> [INSTRUCTIONS FOR THE TASK] Print every entry below again exactly as written, skipping the pictures.

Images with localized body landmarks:
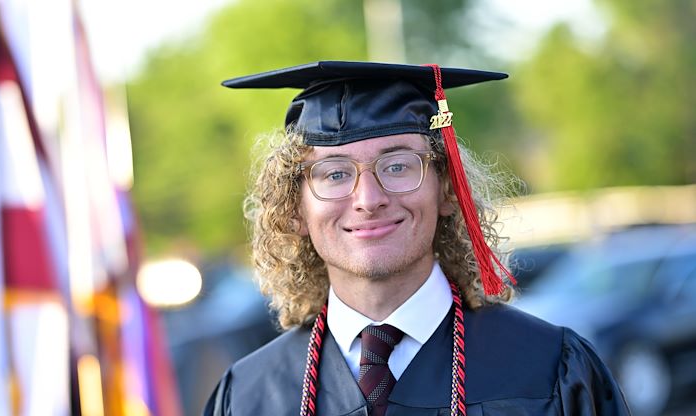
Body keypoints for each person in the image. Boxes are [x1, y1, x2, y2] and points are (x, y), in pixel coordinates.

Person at [204, 61, 630, 415]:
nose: (368, 200)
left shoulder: (550, 368)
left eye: (397, 167)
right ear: (296, 209)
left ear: (446, 189)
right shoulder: (247, 396)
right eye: (335, 174)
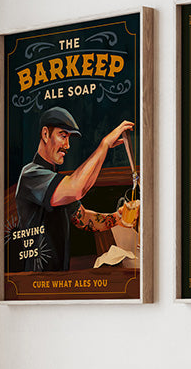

> [SOLUTION TO THIS EXERCISE]
Body keypoints for each person in the image. Boxes are [x1, y1, x2, y2] and points are (x, y), in pixel coordinates.

Person at [204, 61, 630, 415]:
nose: (368, 200)
left shoulder: (550, 368)
left eye: (397, 167)
right ear: (296, 209)
left ear: (446, 189)
right shoulder: (247, 396)
right eye: (335, 174)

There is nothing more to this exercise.